*** Opening WORKING DATA ***

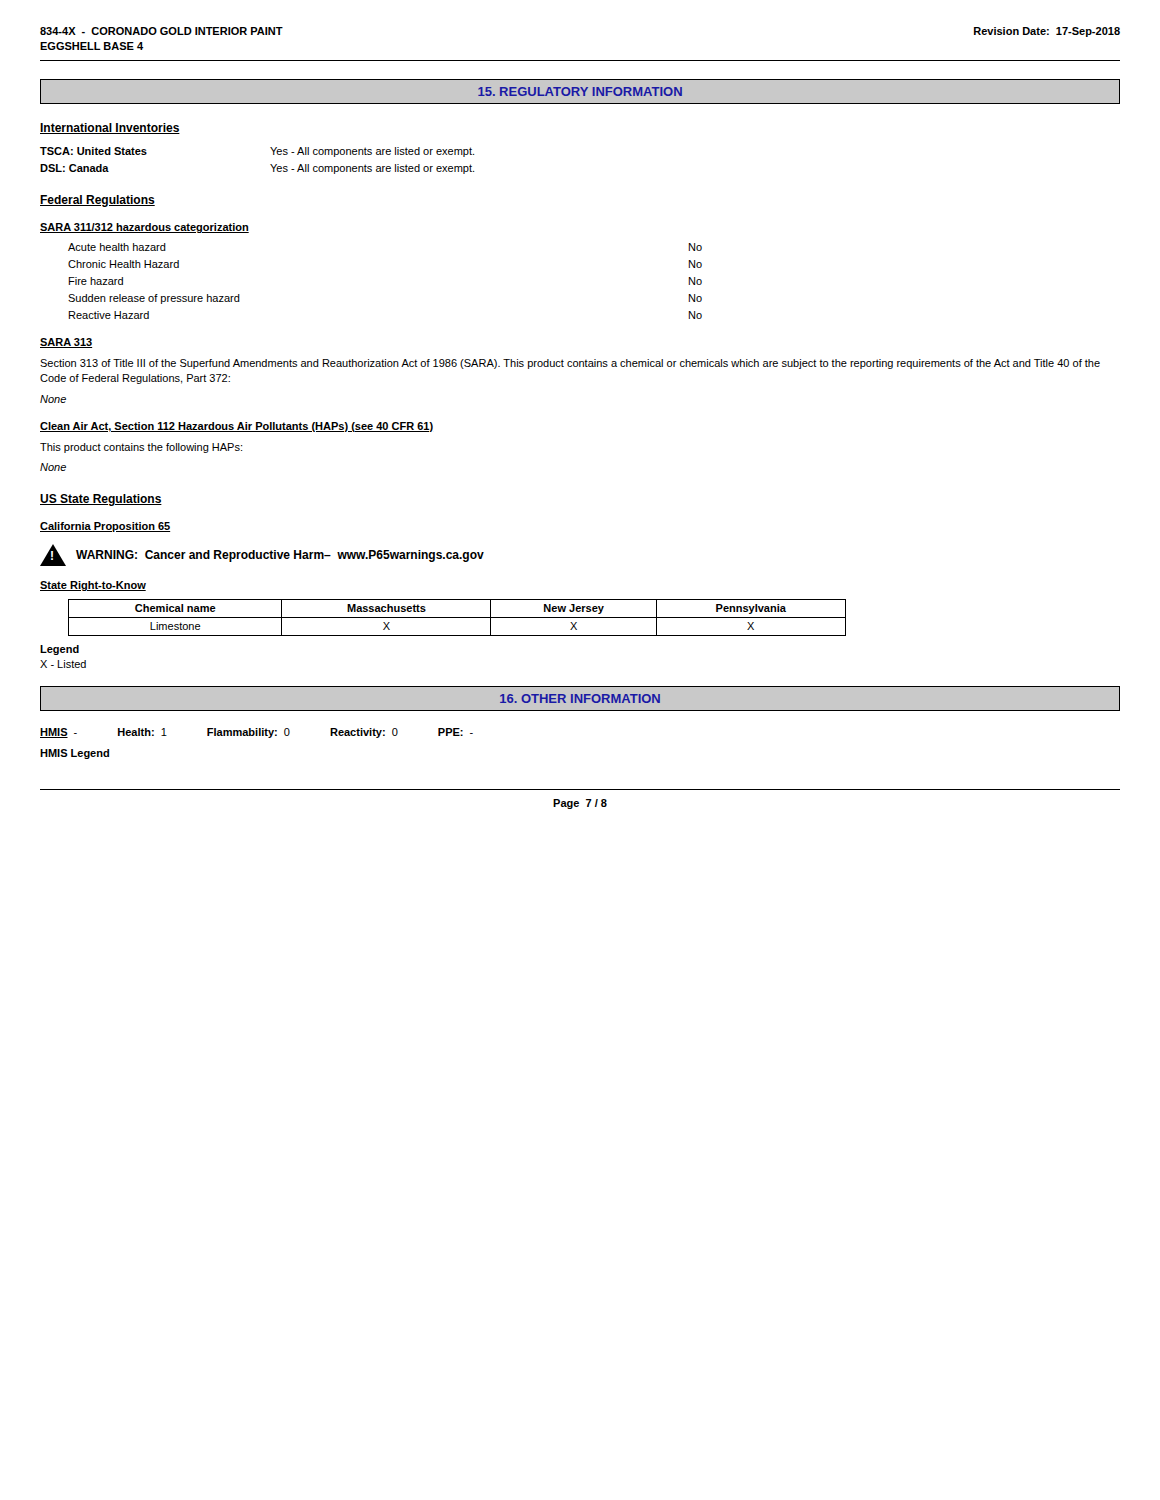834-4X - CORONADO GOLD INTERIOR PAINT
EGGSHELL BASE 4
Revision Date: 17-Sep-2018
15. REGULATORY INFORMATION
International Inventories
TSCA: United States
Yes - All components are listed or exempt.
DSL: Canada
Yes - All components are listed or exempt.
Federal Regulations
SARA 311/312 hazardous categorization
| Acute health hazard | No |
| Chronic Health Hazard | No |
| Fire hazard | No |
| Sudden release of pressure hazard | No |
| Reactive Hazard | No |
SARA 313
Section 313 of Title III of the Superfund Amendments and Reauthorization Act of 1986 (SARA). This product contains a chemical or chemicals which are subject to the reporting requirements of the Act and Title 40 of the Code of Federal Regulations, Part 372:
None
Clean Air Act, Section 112 Hazardous Air Pollutants (HAPs) (see 40 CFR 61)
This product contains the following HAPs:
None
US State Regulations
California Proposition 65
WARNING: Cancer and Reproductive Harm– www.P65warnings.ca.gov
State Right-to-Know
| Chemical name | Massachusetts | New Jersey | Pennsylvania |
| --- | --- | --- | --- |
| Limestone | X | X | X |
Legend
X - Listed
16. OTHER INFORMATION
HMIS - Health: 1 Flammability: 0 Reactivity: 0 PPE: -
HMIS Legend
Page 7 / 8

*** Closing WORKING DATA ***

**TASK DETAILS**
Reproduce the listing exactly. The pictures are to be omitted.

**EXERCISE SOLUTION**
834-4X - CORONADO GOLD INTERIOR PAINT
EGGSHELL BASE 4
Revision Date: 17-Sep-2018
15. REGULATORY INFORMATION
International Inventories
TSCA: United States
Yes - All components are listed or exempt.
DSL: Canada
Yes - All components are listed or exempt.
Federal Regulations
SARA 311/312 hazardous categorization
| Acute health hazard | No |
| Chronic Health Hazard | No |
| Fire hazard | No |
| Sudden release of pressure hazard | No |
| Reactive Hazard | No |
SARA 313
Section 313 of Title III of the Superfund Amendments and Reauthorization Act of 1986 (SARA). This product contains a chemical or chemicals which are subject to the reporting requirements of the Act and Title 40 of the Code of Federal Regulations, Part 372:
None
Clean Air Act, Section 112 Hazardous Air Pollutants (HAPs) (see 40 CFR 61)
This product contains the following HAPs:
None
US State Regulations
California Proposition 65
WARNING: Cancer and Reproductive Harm– www.P65warnings.ca.gov
State Right-to-Know
| Chemical name | Massachusetts | New Jersey | Pennsylvania |
| --- | --- | --- | --- |
| Limestone | X | X | X |
Legend
X - Listed
16. OTHER INFORMATION
HMIS - Health: 1 Flammability: 0 Reactivity: 0 PPE: -
HMIS Legend
Page 7 / 8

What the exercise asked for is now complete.